>> begin

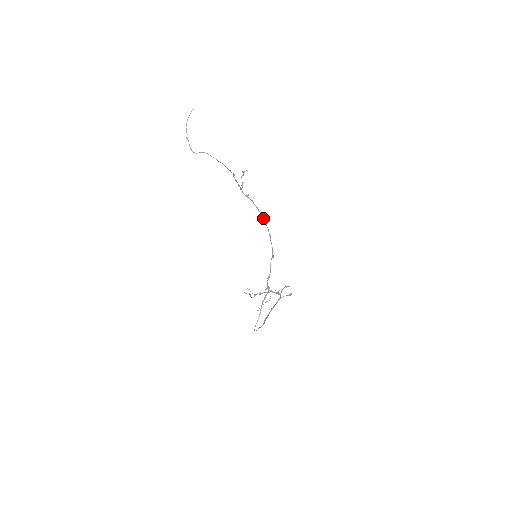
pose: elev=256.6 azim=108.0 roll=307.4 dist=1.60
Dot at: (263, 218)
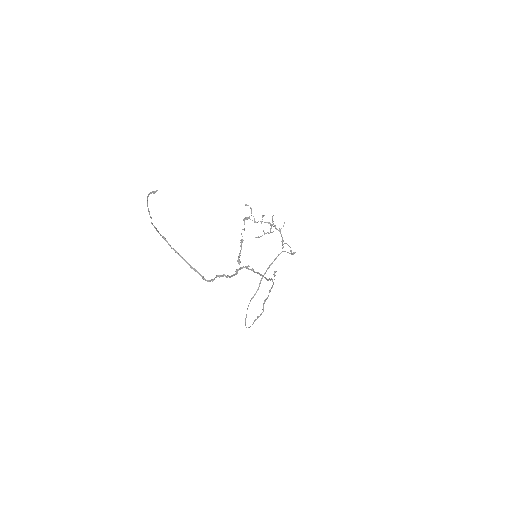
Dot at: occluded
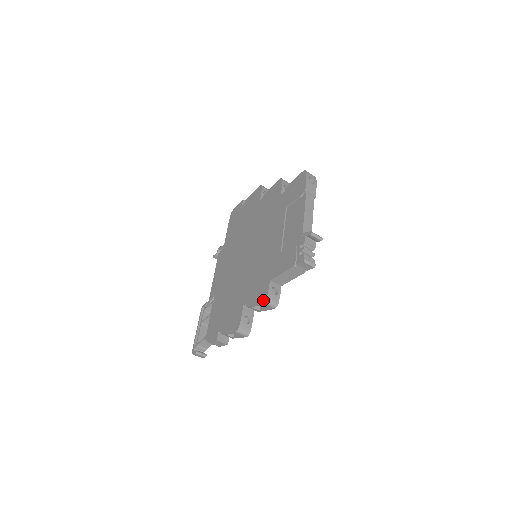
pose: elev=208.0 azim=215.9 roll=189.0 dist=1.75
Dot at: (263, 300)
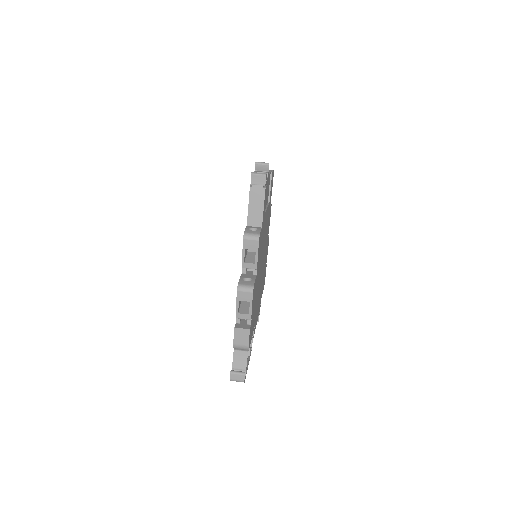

>> end

* YOUR TASK: Can you copy every line of text in the items above word for word, leaving out the pictures?

* EXERCISE RESULT:
pose: elev=256.6 azim=108.0 roll=307.4 dist=1.60
Dot at: (263, 218)
Dot at: occluded
pose: elev=208.0 azim=215.9 roll=189.0 dist=1.75
Dot at: (263, 300)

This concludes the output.